“Take at least a biscuit, and you must drink the bride’s health before you go,” said the prince of hosts.

It seemed too bad to break up the party. They were evidently serious about not letting me go alone. I yielded and stayed.

The restaurant was filling up with men in uniform and ladies in court dress who had come from the wedding; most of the people staying at the hotel were of the diplomatic world. At a table near us sat Mrs. Cartwright, looking as handsome in her white court dress as when Villegas painted her when she was a bride. At another table the King’s former tutor, Señor Merry del Val, a handsome, distinguished man (brother of the Cardinal), and his charming wife. It certainly was very jolly in that pleasant company, talking over the dresses, the coaches and the coming fêtes.
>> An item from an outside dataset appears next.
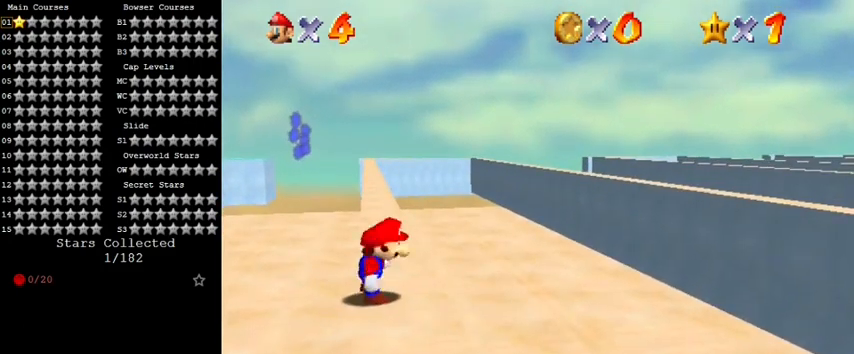
Gameplay with keyboard; each line is a JSON object with the keys held at the frame after it. "events" lists presses ("down") and releases ("up") of "a", "c", "ctrl", "d", "down", "left", "return", "right", "s", "shift", "up", "w", "x" and "y" between this image and that frame as [ms after this image, input, new state], when the widget could be followed in between. No other keys are recorded. Mouse input is not recorded.
{"keys": ["shift", "up"], "events": [[133, "shift", "down"], [167, "left", "down"], [167, "up", "down"], [400, "left", "up"]]}
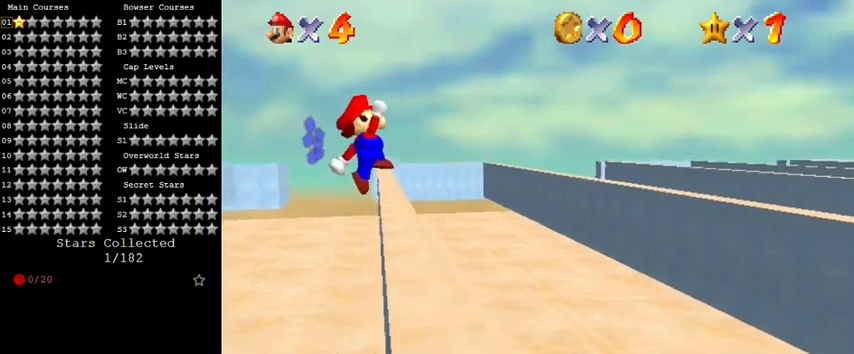
{"keys": ["right", "up"], "events": [[200, "right", "down"], [433, "shift", "up"]]}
If I had not stayed at the Hotel Paris, if I had gone to the Calle Mayor, I should have seen the gay procession of coaches, with the attendant postilions and palfreniers walking on either side, turn into the palace yard one by one, till there was only left in the Calle Mayor for the crowd to gape at the coche de respecto and the King’s coach. Then suddenly out of the heavens fall what at first looked like a great bouquet, not unlike those that had been showered down from window and balcony all along the route; then a blinding flash, a dreadful crash, a cloud of smoke; and when that cleared away the crystal coach shattered, the brave horses staggering on a pace or two, the King looking from the wrecked coach and crying:

“It is nothing; we are neither of us hurt.”

“Nothing?” But that is what King Umberto said, when he fell mortally stabbed at Monza.
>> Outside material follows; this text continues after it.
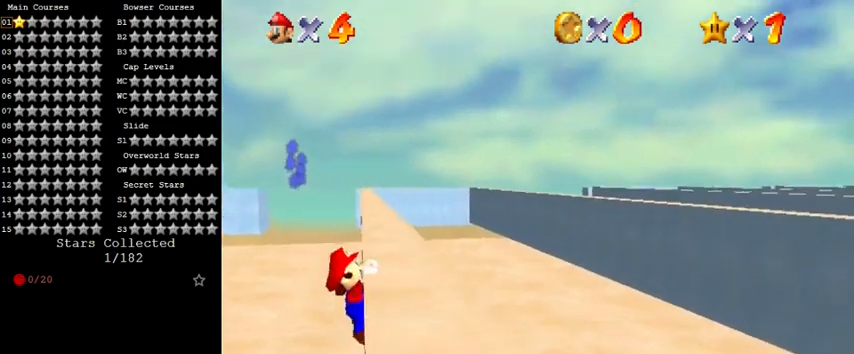
{"keys": [], "events": [[67, "up", "up"], [367, "right", "up"]]}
The wheel horses reeled and fell, done to death, their shining sides, their white plumes all dabbled with blood. The King jumped out—his coat torn from his back—and helped out the bride. They were neither of them hurt, as he had said. The Queen was pale but wonderfully calm and brave,—till she looked down and saw the hem of her wedding dress covered with blood! Then through the distracted crowd, a small phalanx of resolute men pushed their way to the front, tall men in uniform, who surrounded the Queen, walked with her through the awful carnage down the Calle Mayor, across the palace yard to the door of her new home.

Who were they? Where did they come from? Some said they were the staff of the British Embassy, who had seen the accident from the Youngs’ windows; some that they were six tall life-guardsmen, who had played some part in the pageant. The important thing is, they were Englishmen; they and Sir Maurice de Bunsen, the English Ambassador, appeared, as if by magic, at the moment they were wanted.
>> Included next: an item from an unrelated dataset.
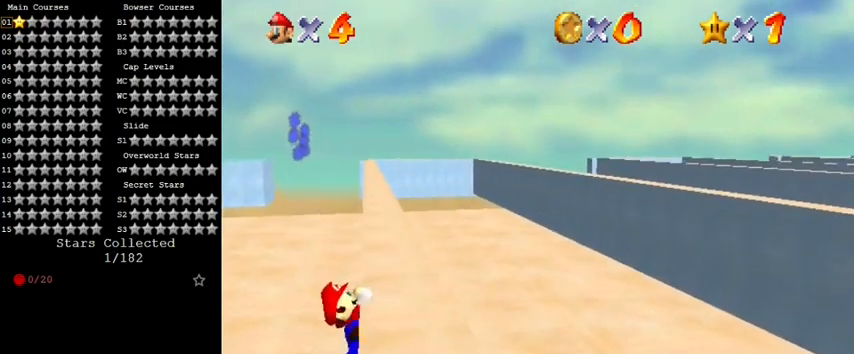
{"keys": [], "events": []}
No whisper of the tragedy reached the Paris. In the restaurant the gaily dressed people lingered at the tables, toasting the bride. Our party was one of the first to break up. A friend drove me to the Consulate, where finding the Consul had not returned, I waited to see him. He came in shortly, white as a ghost, and cried out for a glass of water. From Mr. Summers I heard the first account of the horror. He had seen the bodies of the innocent people killed by the bomb carried by. He had counted eight soldiers, seventeen civilians, all strangers to him. One he had known by sight, a little girl, the five-year-old daughter of a great house. He had seen her a few minutes before standing on a neighboring balcony with her parents. “Such a little body,” he said; “where the face had been, there was a twist of child’s curls, nothing more; the face was gone.”

What awful sights I had been spared! I carried the news home to the Tower. Villegas had not yet come back, the others had heard nothing.